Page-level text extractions
[Start of Attachment]
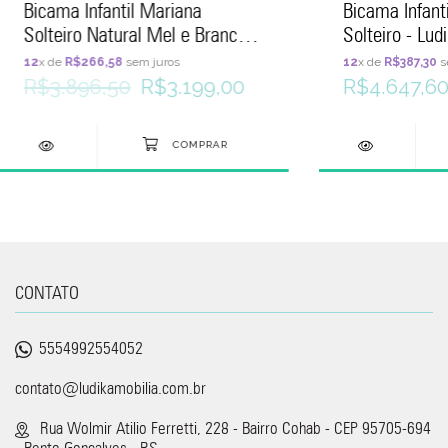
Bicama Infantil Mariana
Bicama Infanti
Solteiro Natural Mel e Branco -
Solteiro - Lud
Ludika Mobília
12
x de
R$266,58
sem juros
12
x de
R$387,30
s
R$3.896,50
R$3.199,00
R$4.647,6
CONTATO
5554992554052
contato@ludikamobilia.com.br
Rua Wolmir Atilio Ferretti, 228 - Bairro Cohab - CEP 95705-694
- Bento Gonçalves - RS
[End of Attachment]
[Start of Attachment]
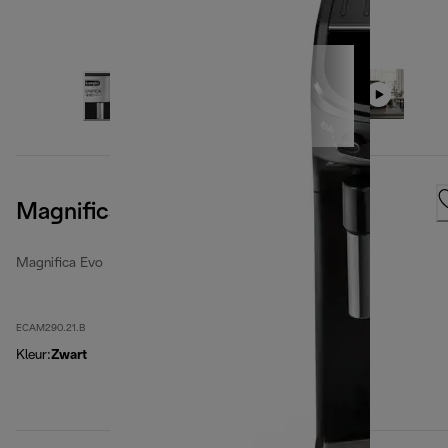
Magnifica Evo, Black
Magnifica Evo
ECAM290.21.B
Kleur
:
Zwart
[End of Attachment]
## TASK BRIEF
From the records above, return the lines word for word. Begin at the line that contains "Bicama Infantil Mariana" and stop after the line that contains "- Bento Gonçalves - RS".

## WRITTEN RESPONSE
Bicama Infantil Mariana
Bicama Infanti
Solteiro Natural Mel e Branco -
Solteiro - Lud
Ludika Mobília
12
x de
R$266,58
sem juros
12
x de
R$387,30
s
R$3.896,50
R$3.199,00
R$4.647,6
CONTATO
5554992554052
contato@ludikamobilia.com.br
Rua Wolmir Atilio Ferretti, 228 - Bairro Cohab - CEP 95705-694
- Bento Gonçalves - RS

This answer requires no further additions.